The customs data that Serra handles shows Spain exported €235 million in pork products to China in 2014, representing growth of 40 percent on 2012. Of that amount, around €110 million came from sales of offal. Spain is the world’s third-biggest pork exporter, after the US and Germany, while Anice, the National Association of Meat Industries, notes that China is the principal buyer of Spanish offal. Beyond the obvious profits the pork exports bring in, it’s also important to note that Spain has a significant trade deficit with China, reaching €13.42 billion in 2013.
It is cheaper to send eight containers of ear from Cártama to China than a box of sausage to Ronda, which lies just 80 kilometers away by road
Inside Faccsa’s gigantic deep-freeze warehouse, rows of pallets loaded with ears, brains, cartilage and trotters with Chinese labels sit in temperatures of -21ºC, ready to cross the planet. The well-established shipping links with China make transportation easy and surprisingly economical – it is cheaper to send eight containers of ear from Cártama to China than a box of sausage to Ronda, which lies just 80 kilometers away by road. Since Faccsa and other factories began exporting to China in 2008, their business has undergone a revolution that has turned the pricing of pork into an almost impossible puzzle. Some parts stay in Spain, others go to China, Angola, Canada… the carving up of each pig is an almost infinitely complex operation. Faccsa sells 15 percent of its production in Asia and the growth of the business in recent years has been entirely down to exports. It predicts it will grow five percent this year, thanks to Asia.
The company’s new clientele has led to the hiring of young Zhangming Shi, who serves as a link with China, where he is constantly traveling. “There they appreciate the bone more than the meat,” he explains, adding that they use them for soups, later sucking out the precious marrow with a straw. A kilogram of thigh bone, for instance, sells there for just under a euro, but in Spain it would be thrown out.
The advantages for foreign trade are obvious, but there is also no shortage of risks. According to the sector, the main one is the fear that a health scare at one factory could tarnish the reputation of the whole country’s produce and close off the Chinese market to Spanish pork.
In China there is a lack of trust in local products, which is why the middle class is interested in imported goods” Jaime Palafox of the FIAB food industries federation
Then there is politics. Any breakdown in Spanish-Chinese relations would be fatal for Spanish pork producers. They suffered a scare last year when the Spanish High Court issued an international arrest warrant for former Chinese president Jiang Zemin and ex-prime minister Li Peng on charges of genocide, torture and war crimes in Tibet. The ensuing diplomatic crisis prompted the Popular Party government to push through an express reform of Spain’s universal justice law.

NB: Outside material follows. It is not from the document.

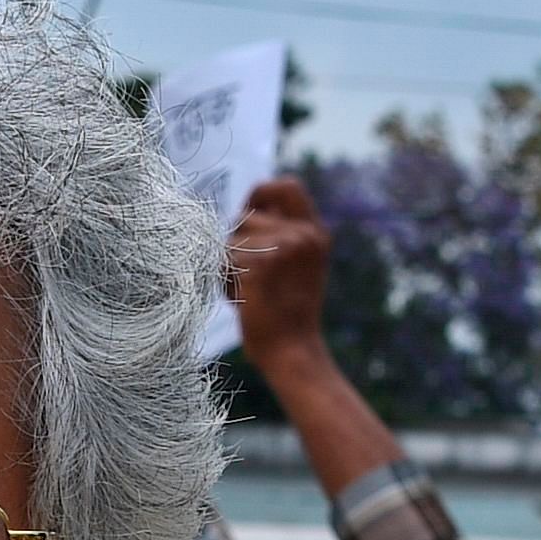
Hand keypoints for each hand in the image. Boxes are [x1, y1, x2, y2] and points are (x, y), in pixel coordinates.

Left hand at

“Our exports to China haven’t stopped growing, but in no case do we want them to reach 50 percent of our production,” says Federico Beltrán, president of Famadesa, another major Málaga pork producer. “It’s not good to put all your eggs in one basket.”
Beltrán’s firm has just invested €5 million in adapting its installations to meet Asian demand, including building a giant deep-freeze warehouse. Here the idea of freezing only what is left over is a thing of the past. A sizeable proportion of the 4,500 pigs slaughtered each day at the firm is specifically destined for the deep freeze. “The market is demanding more and more frozen products. We sell between eight and 10 million kilos a year to China,” notes Beltrán, who doesn’t hide his amazement at the speed and magnitude of the changes his business is undergoing.